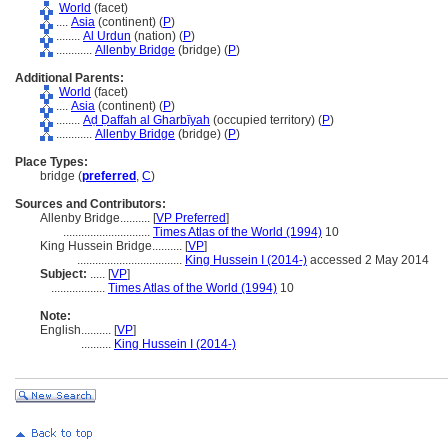
World
(facet)
....
Asia
(continent) (
P
)
........
Al Urdun
(nation) (
P
)
............
Allenby Bridge
(bridge) (
P
)
Additional Parents:
World
(facet)
....
Asia
(continent) (
P
)
........
Aḍ Ḍaffah al Gharbīyah
(occupied territory) (
P
)
............
Allenby Bridge
(bridge) (
P
)
Place Types:
bridge (
preferred
,
C
)
Sources and Contributors:
Allenby Bridge..........
[
VP Preferred
]
.............................
Times Atlas of the World (1994)
10
King Hussein Bridge..........
[
VP
]
...................................
King Hussein I (2014-)
accessed 2 May 2014
Subject:
.....
[
VP
]
..................
Times Atlas of the World (1994)
10
Note:
English
..........
[
VP
]
..........
King Hussein I (2014-)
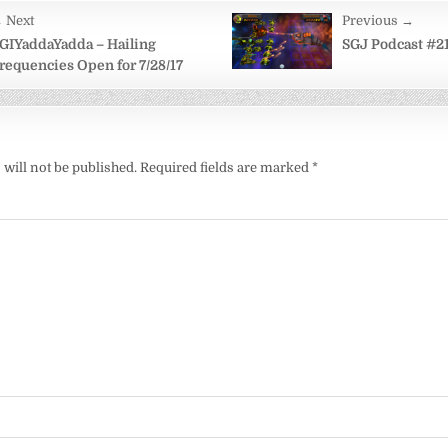
 Next
Previous →
on
GIYaddaYadda – Hailing
SGJ Podcast #21
requencies Open for 7/28/17
will not be published.
Required fields are marked
*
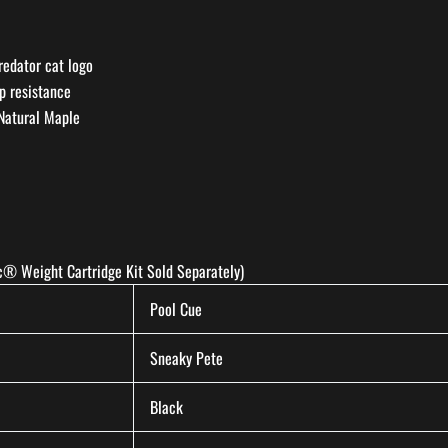
redator cat logo
ip resistance
 Natural Maple
® Weight Cartridge Kit Sold Separately)
Pool Cue
Sneaky Pete
Black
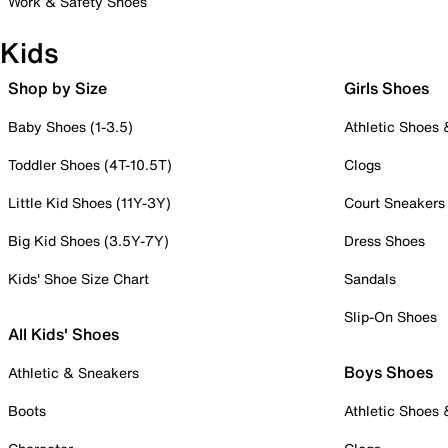
Work & Safety Shoes
Kids
Shop by Size
Girls Shoes
Baby Shoes (1-3.5)
Athletic Shoes
Toddler Shoes (4T-10.5T)
Clogs
Little Kid Shoes (11Y-3Y)
Court Sneakers
Big Kid Shoes (3.5Y-7Y)
Dress Shoes
Kids' Shoe Size Chart
Sandals
Slip-On Shoes
All Kids' Shoes
Boys Shoes
Athletic & Sneakers
Boots
Athletic Shoes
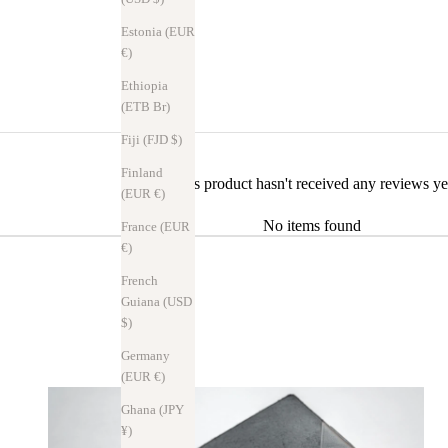
Estonia (EUR
€)
Ethiopia
(ETB Br)
Fiji (FJD $)
Finland
This product hasn't received any reviews ye
(EUR €)
No items found
France (EUR
€)
French
Guiana (USD
$)
Germany
(EUR €)
Ghana (JPY
¥)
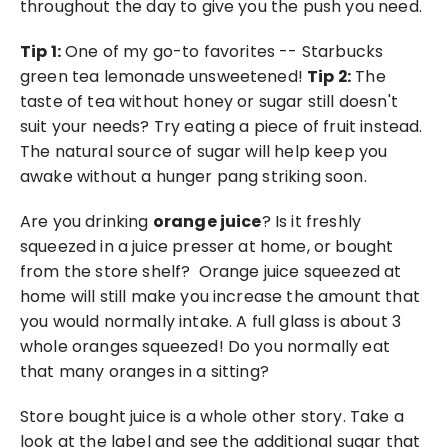
throughout the day to give you the push you need.
Tip 1:
 One of my go-to favorites -- Starbucks 
green tea lemonade unsweetened! 
Tip 2:
 The 
taste of tea without honey or sugar still doesn't 
suit your needs? Try eating a piece of fruit instead. 
The natural source of sugar will help keep you 
awake without a hunger pang striking soon. 
Are you drinking 
orange juice
? Is it freshly 
squeezed in a juice presser at home, or bought 
from the store shelf?  Orange juice squeezed at 
home will still make you increase the amount that 
you would normally intake. A full glass is about 3 
whole oranges squeezed! Do you normally eat 
that many oranges in a sitting?
Store bought juice is a whole other story. Take a 
look at the label and see the additional sugar that 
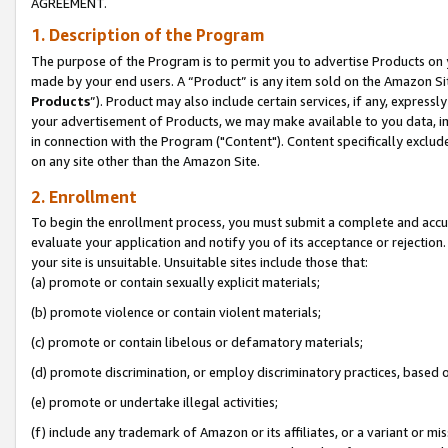
AGREEMENT.
1. Description of the Program
The purpose of the Program is to permit you to advertise Products on yo
made by your end users. A “Product” is any item sold on the Amazon Sit
Products
”). Product may also include certain services, if any, expressl
your advertisement of Products, we may make available to you data, imag
in connection with the Program ("Content"). Content specifically exclud
on any site other than the Amazon Site.
2. Enrollment
To begin the enrollment process, you must submit a complete and accura
evaluate your application and notify you of its acceptance or rejection.
your site is unsuitable. Unsuitable sites include those that:
(a) promote or contain sexually explicit materials;
(b) promote violence or contain violent materials;
(c) promote or contain libelous or defamatory materials;
(d) promote discrimination, or employ discriminatory practices, based on r
(e) promote or undertake illegal activities;
(f) include any trademark of Amazon or its affiliates, or a variant or m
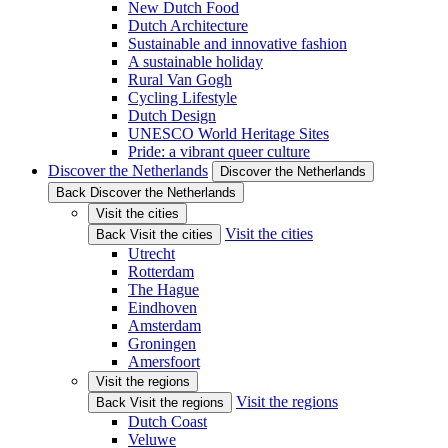
New Dutch Food
Dutch Architecture
Sustainable and innovative fashion
A sustainable holiday
Rural Van Gogh
Cycling Lifestyle
Dutch Design
UNESCO World Heritage Sites
Pride: a vibrant queer culture
Discover the Netherlands
Discover the Netherlands
Back Discover the Netherlands
Visit the cities
Visit the cities
Back Visit the cities
Utrecht
Rotterdam
The Hague
Eindhoven
Amsterdam
Groningen
Amersfoort
Visit the regions
Visit the regions
Back Visit the regions
Dutch Coast
Veluwe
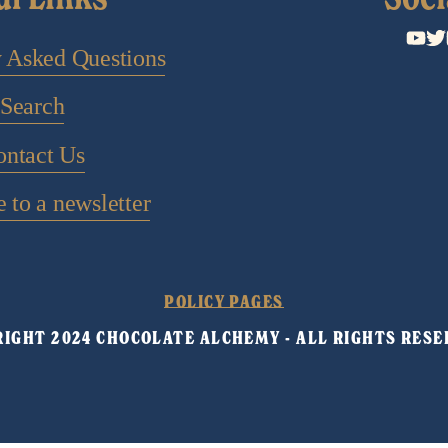
y Asked Questions
Search
ontact Us
 to a newsletter
POLICY PAGES
IGHT 2024 CHOCOLATE ALCHEMY - ALL RIGHTS RESE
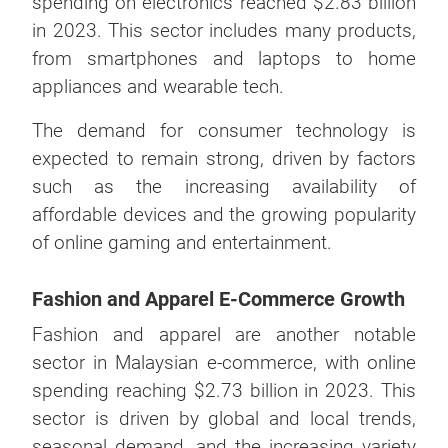
spending on electronics reached $2.83 billion
in 2023. This sector includes many products,
from smartphones and laptops to home
appliances and wearable tech.
The demand for consumer technology is
expected to remain strong, driven by factors
such as the increasing availability of
affordable devices and the growing popularity
of online gaming and entertainment.
Fashion and Apparel E-Commerce Growth
Fashion and apparel are another notable
sector in Malaysian e-commerce, with online
spending reaching $2.73 billion in 2023. This
sector is driven by global and local trends,
seasonal demand, and the increasing variety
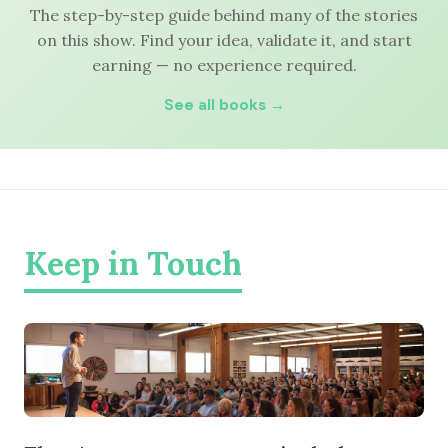
The step-by-step guide behind many of the stories
on this show. Find your idea, validate it, and start
earning — no experience required.
See all books →
Keep in Touch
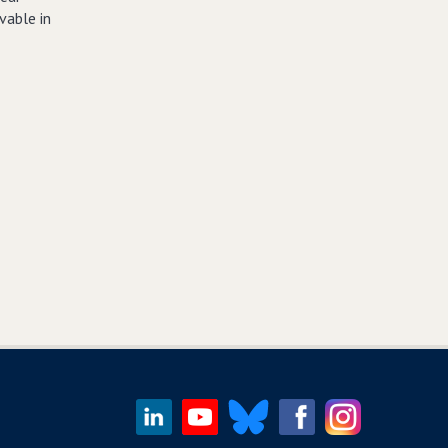
vable in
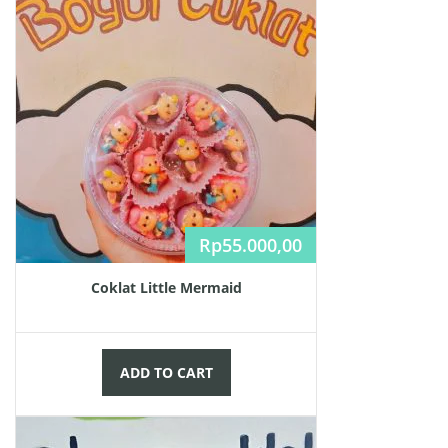
Rp
55.000,00
Coklat Little Mermaid
ADD TO CART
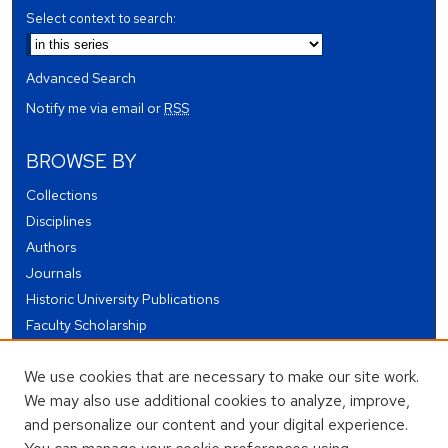
Select context to search:
Advanced Search
Notify me via email or
RSS
BROWSE BY
Collections
Disciplines
Authors
Journals
Historic University Publications
Faculty Scholarship
Student Works
We use cookies that are necessary to make our site work.
Theses and Dissertations
We may also use additional cookies to analyze, improve,
Conferences and Events
and personalize our content and your digital experience.
Open Educational Resources (OER)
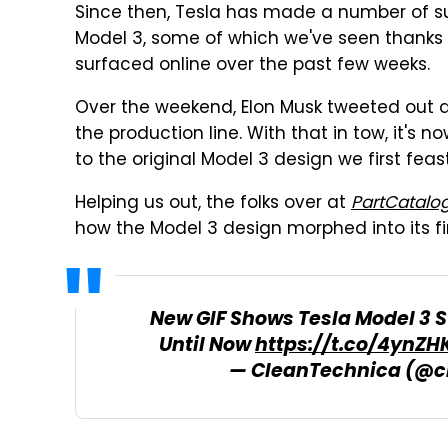
Since then, Tesla has made a number of su
Model 3, some of which we've seen thanks 
surfaced online over the past few weeks.
Over the weekend, Elon Musk tweeted out a pa
the production line. With that in tow, it's 
to the original Model 3 design we first f
Helping us out, the folks over at
PartCatalo
how the Model 3 design morphed into its fi
New GIF Shows Tesla Model 3 
Until Now
https://t.co/4ynZHK
— CleanTechnica (@c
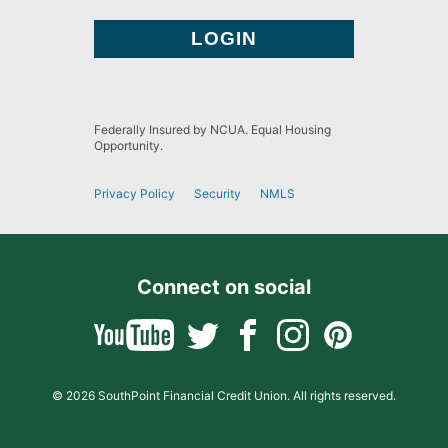
Federally Insured by NCUA. Equal Housing
Opportunity.
Privacy Policy
Security
NMLS
Connect on social
© 2026 SouthPoint Financial Credit Union. All rights reserved.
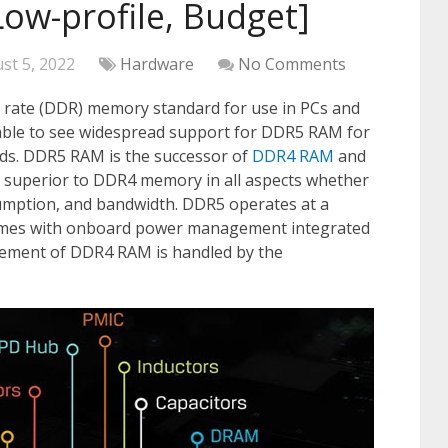
Low-profile, Budget]
st 5, 2022
Hardware
No Comments
a rate (DDR) memory standard for use in PCs and
 able to see widespread support for DDR5 RAM for
s. DDR5 RAM is the successor of
DDR4 RAM
and
y superior to DDR4 memory in all aspects whether
sumption, and bandwidth. DDR5 operates at a
omes with onboard power management integrated
gement of DDR4 RAM is handled by the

** Task details **
Arrange every line of text read from the pictures in the material above as a single numbered list, leaving out blank lines and the pictures themselves.

** The completed task **
1. World
2. (facet)
3. ....
4. Asia
5. (continent) (
6. P
7. )
8. ........
9. Al Urdun
10. (nation) (
11. P
12. )
13. ............
14. Allenby Bridge
15. (bridge) (
16. P
17. )
18. Additional Parents:
19. World
20. (facet)
21. ....
22. Asia
23. (continent) (
24. P
25. )
26. ........
27. Aḍ Ḍaffah al Gharbīyah
28. (occupied territory) (
29. P
30. )
31. ............
32. Allenby Bridge
33. (bridge) (
34. P
35. )
36. Place Types:
37. bridge (
38. preferred
39. ,
40. C
41. )
42. Sources and Contributors:
43. Allenby Bridge..........
44. [
45. VP Preferred
46. ]
47. .............................
48. Times Atlas of the World (1994)
49. 10
50. King Hussein Bridge..........
51. [
52. VP
53. ]
54. ...................................
55. King Hussein I (2014-)
56. accessed 2 May 2014
57. Subject:
58. .....
59. [
60. VP
61. ]
62. ..................
63. Times Atlas of the World (1994)
64. 10
65. Note:
66. English
67. ..........
68. [
69. VP
70. ]
71. ..........
72. King Hussein I (2014-)
73.  Next
74. Previous →
75. on
76. GIYaddaYadda – Hailing
77. SGJ Podcast #21
78. requencies Open for 7/28/17
79. will not be published.
80. Required fields are marked
81. *
82. redator cat logo
83. ip resistance
84.  Natural Maple
85. ® Weight Cartridge Kit Sold Separately)
86. Pool Cue
87. Sneaky Pete
88. Black
89. Work & Safety Shoes
90. Kids
91. Shop by Size
92. Girls Shoes
93. Baby Shoes (1-3.5)
94. Athletic Shoes
95. Toddler Shoes (4T-10.5T)
96. Clogs
97. Little Kid Shoes (11Y-3Y)
98. Court Sneakers
99. Big Kid Shoes (3.5Y-7Y)
100. Dress Shoes
101. Kids' Shoe Size Chart
102. Sandals
103. Slip-On Shoes
104. All Kids' Shoes
105. Boys Shoes
106. Athletic & Sneakers
107. Boots
108. Athletic Shoes
109. Estonia (EUR
110. €)
111. Ethiopia
112. (ETB Br)
113. Fiji (FJD $)
114. Finland
115. This product hasn't received any reviews ye
116. (EUR €)
117. No items found
118. France (EUR
119. €)
120. French
121. Guiana (USD
122. $)
123. Germany
124. (EUR €)
125. Ghana (JPY
126. ¥)
127. throughout the day to give you the push you need.
128. Tip 1:
129.  One of my go-to favorites -- Starbucks 
130. green tea lemonade unsweetened! 
131. Tip 2:
132.  The 
133. taste of tea without honey or sugar still doesn't 
134. suit your needs? Try eating a piece of fruit instead. 
135. The natural source of sugar will help keep you 
136. awake without a hunger pang striking soon. 
137. Are you drinking 
138. orange juice
139. ? Is it freshly 
140. squeezed in a juice presser at home, or bought 
141. from the store shelf?  Orange juice squeezed at 
142. home will still make you increase the amount that 
143. you would normally intake. A full glass is about 3 
144. whole oranges squeezed! Do you normally eat 
145. that many oranges in a sitting?
146. Store bought juice is a whole other story. Take a 
147. look at the label and see the additional sugar that 
148. AGREEMENT.
149. 1. Description of the Program
150. The purpose of the Program is to permit you to advertise Products on yo
151. made by your end users. A “Product” is any item sold on the Amazon Sit
152. Products
153. ”). Product may also include certain services, if any, expressl
154. your advertisement of Products, we may make available to you data, imag
155. in connection with the Program ("Content"). Content specifically exclud
156. on any site other than the Amazon Site.
157. 2. Enrollment
158. To begin the enrollment process, you must submit a complete and accura
159. evaluate your application and notify you of its acceptance or rejection.
160. your site is unsuitable. Unsuitable sites include those that:
161. (a) promote or contain sexually explicit materials;
162. (b) promote violence or contain violent materials;
163. (c) promote or contain libelous or defamatory materials;
164. (d) promote discrimination, or employ discriminatory practices, based on r
165. (e) promote or undertake illegal activities;
166. (f) include any trademark of Amazon or its affiliates, or a variant or m
167. New Dutch Food
168. Dutch Architecture
169. Sustainable and innovative fashion
170. A sustainable holiday
171. Rural Van Gogh
172. Cycling Lifestyle
173. Dutch Design
174. UNESCO World Heritage Sites
175. Pride: a vibrant queer culture
176. Discover the Netherlands
177. Discover the Netherlands
178. Back Discover the Netherlands
179. Visit the cities
180. Visit the cities
181. Back Visit the cities
182. Utrecht
183. Rotterdam
184. The Hague
185. Eindhoven
186. Amsterdam
187. Groningen
188. Amersfoort
189. Visit the regions
190. Visit the regions
191. Back Visit the regions
192. Dutch Coast
193. Veluwe
194. y Asked Questions
195. Search
196. ontact Us
197.  to a newsletter
198. POLICY PAGES
199. IGHT 2024 CHOCOLATE ALCHEMY - ALL RIGHTS RESE
200. spending on electronics reached $2.83 billion
201. in 2023. This sector includes many products,
202. from smartphones and laptops to home
203. appliances and wearable tech.
204. The demand for consumer technology is
205. expected to remain strong, driven by factors
206. such as the increasing availability of
207. affordable devices and the growing popularity
208. of online gaming and entertainment.
209. Fashion and Apparel E-Commerce Growth
210. Fashion and apparel are another notable
211. sector in Malaysian e-commerce, with online
212. spending reaching $2.73 billion in 2023. This
213. sector is driven by global and local trends,
214. seasonal demand, and the increasing variety
215. The step-by-step guide behind many of the stories
216. on this show. Find your idea, validate it, and start
217. earning — no experience required.
218. See all books →
219. Keep in Touch
220. vable in
221. Rp
222. 55.000,00
223. Coklat Little Mermaid
224. ADD TO CART
225. Select context to search:
226. Advanced Search
227. Notify me via email or
228. RSS
229. BROWSE BY
230. Collections
231. Disciplines
232. Authors
233. Journals
234. Historic University Publications
235. Faculty Scholarship
236. Student Works
237. We use cookies that are necessary to make our site work.
238. Theses and Dissertations
239. We may also use additional cookies to analyze, improve,
240. Conferences and Events
241. and personalize our content and your digital experience.
242. Open Educational Resources (OER)
243. Since then, Tesla has made a number of su
244. Model 3, some of which we've seen thanks 
245. surfaced online over the past few weeks.
246. Over the weekend, Elon Musk tweeted out a pa
247. the production line. With that in tow, it's 
248. to the original Model 3 design we first f
249. Helping us out, the folks over at
250. PartCatalo
251. how the Model 3 design morphed into its fi
252. New GIF Shows Tesla Model 3 
253. Until Now
254. https://t.co/4ynZHK
255. — CleanTechnica (@c
256. Federally Insured by NCUA. Equal Housing
257. Opportunity.
258. Privacy Policy
259. Security
260. NMLS
261. Connect on social
262. © 2026 SouthPoint Financial Credit Union. All rights reserved.
263. Low-profile, Budget]
264. st 5, 2022
265. Hardware
266. No Comments
267. a rate (DDR) memory standard for use in PCs and
268.  able to see widespread support for DDR5 RAM for
269. s. DDR5 RAM is the successor of
270. DDR4 RAM
271. and
272. y superior to DDR4 memory in all aspects whether
273. sumption, and bandwidth. DDR5 operates at a
274. omes with onboard power management integrated
275. gement of DDR4 RAM is handled by the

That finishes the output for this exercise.